Source material:

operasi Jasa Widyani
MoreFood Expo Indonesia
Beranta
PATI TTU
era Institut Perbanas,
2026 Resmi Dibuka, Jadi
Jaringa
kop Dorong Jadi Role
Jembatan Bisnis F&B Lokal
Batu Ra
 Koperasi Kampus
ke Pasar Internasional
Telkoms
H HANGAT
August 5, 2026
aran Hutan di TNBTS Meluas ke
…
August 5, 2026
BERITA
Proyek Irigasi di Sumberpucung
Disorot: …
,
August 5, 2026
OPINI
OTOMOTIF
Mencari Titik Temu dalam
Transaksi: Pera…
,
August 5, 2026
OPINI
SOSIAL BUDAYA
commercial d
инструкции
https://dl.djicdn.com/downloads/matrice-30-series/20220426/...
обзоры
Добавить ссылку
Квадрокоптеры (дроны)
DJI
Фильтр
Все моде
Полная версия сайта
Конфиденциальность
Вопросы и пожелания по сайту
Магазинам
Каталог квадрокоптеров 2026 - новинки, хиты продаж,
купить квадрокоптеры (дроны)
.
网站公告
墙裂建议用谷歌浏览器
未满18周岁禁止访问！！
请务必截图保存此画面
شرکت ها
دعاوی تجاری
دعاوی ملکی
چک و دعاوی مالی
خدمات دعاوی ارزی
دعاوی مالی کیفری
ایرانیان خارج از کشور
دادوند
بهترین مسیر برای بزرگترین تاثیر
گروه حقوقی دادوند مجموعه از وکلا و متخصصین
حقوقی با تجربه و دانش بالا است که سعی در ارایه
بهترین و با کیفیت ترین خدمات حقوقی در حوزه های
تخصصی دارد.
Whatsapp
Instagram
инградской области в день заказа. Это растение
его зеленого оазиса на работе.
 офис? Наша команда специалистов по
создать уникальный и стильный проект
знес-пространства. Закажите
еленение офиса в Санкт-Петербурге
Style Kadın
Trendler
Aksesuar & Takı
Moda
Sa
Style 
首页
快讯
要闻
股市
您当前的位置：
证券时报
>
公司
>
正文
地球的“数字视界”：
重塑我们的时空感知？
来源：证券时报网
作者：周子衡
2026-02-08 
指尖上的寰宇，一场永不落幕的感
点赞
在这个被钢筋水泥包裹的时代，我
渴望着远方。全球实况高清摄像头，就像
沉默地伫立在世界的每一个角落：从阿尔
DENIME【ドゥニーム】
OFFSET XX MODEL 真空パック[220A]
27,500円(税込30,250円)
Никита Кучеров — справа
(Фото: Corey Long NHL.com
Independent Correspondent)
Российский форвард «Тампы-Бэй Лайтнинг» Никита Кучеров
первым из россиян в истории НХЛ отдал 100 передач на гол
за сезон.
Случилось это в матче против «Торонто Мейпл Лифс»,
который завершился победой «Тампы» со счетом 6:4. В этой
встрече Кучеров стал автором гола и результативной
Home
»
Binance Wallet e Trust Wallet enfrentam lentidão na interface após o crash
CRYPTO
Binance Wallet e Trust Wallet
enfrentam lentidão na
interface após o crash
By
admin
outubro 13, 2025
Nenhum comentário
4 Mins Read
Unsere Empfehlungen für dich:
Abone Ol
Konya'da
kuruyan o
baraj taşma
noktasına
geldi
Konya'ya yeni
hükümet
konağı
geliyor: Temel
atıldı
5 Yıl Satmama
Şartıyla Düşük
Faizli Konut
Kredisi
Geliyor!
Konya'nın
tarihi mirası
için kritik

--

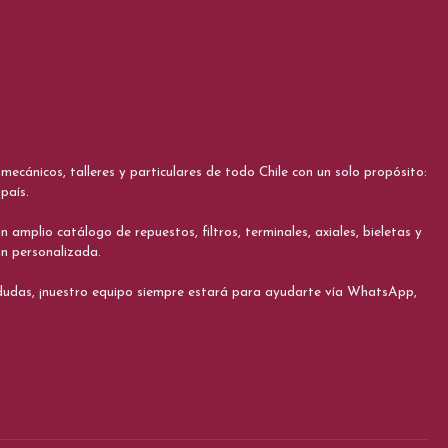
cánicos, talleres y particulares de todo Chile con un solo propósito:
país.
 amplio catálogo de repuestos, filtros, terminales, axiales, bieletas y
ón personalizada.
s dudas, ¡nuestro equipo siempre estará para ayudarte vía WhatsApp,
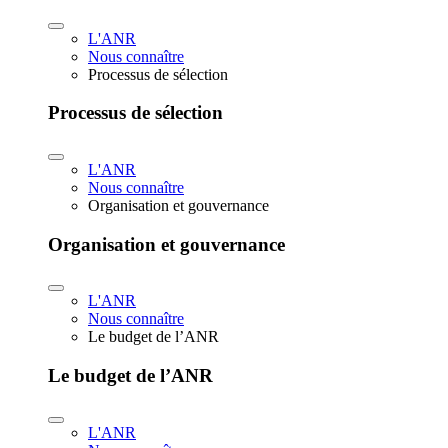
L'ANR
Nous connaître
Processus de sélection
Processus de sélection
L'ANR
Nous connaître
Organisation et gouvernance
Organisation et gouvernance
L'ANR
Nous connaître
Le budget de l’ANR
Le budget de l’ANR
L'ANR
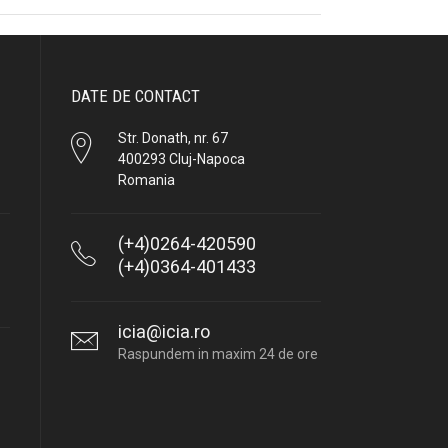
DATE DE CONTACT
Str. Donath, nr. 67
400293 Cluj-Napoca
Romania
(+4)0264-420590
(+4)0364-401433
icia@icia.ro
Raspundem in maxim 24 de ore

Directions for this task: Copy the lines word for word, starting with the line that contains "cánicos, talleres y" and going on through the line that contains "s dudas, ¡nuestro".

Task solution:
cánicos, talleres y particulares de todo Chile con un solo propósito:
país.
 amplio catálogo de repuestos, filtros, terminales, axiales, bieletas y
ón personalizada.
s dudas, ¡nuestro equipo siempre estará para ayudarte vía WhatsApp,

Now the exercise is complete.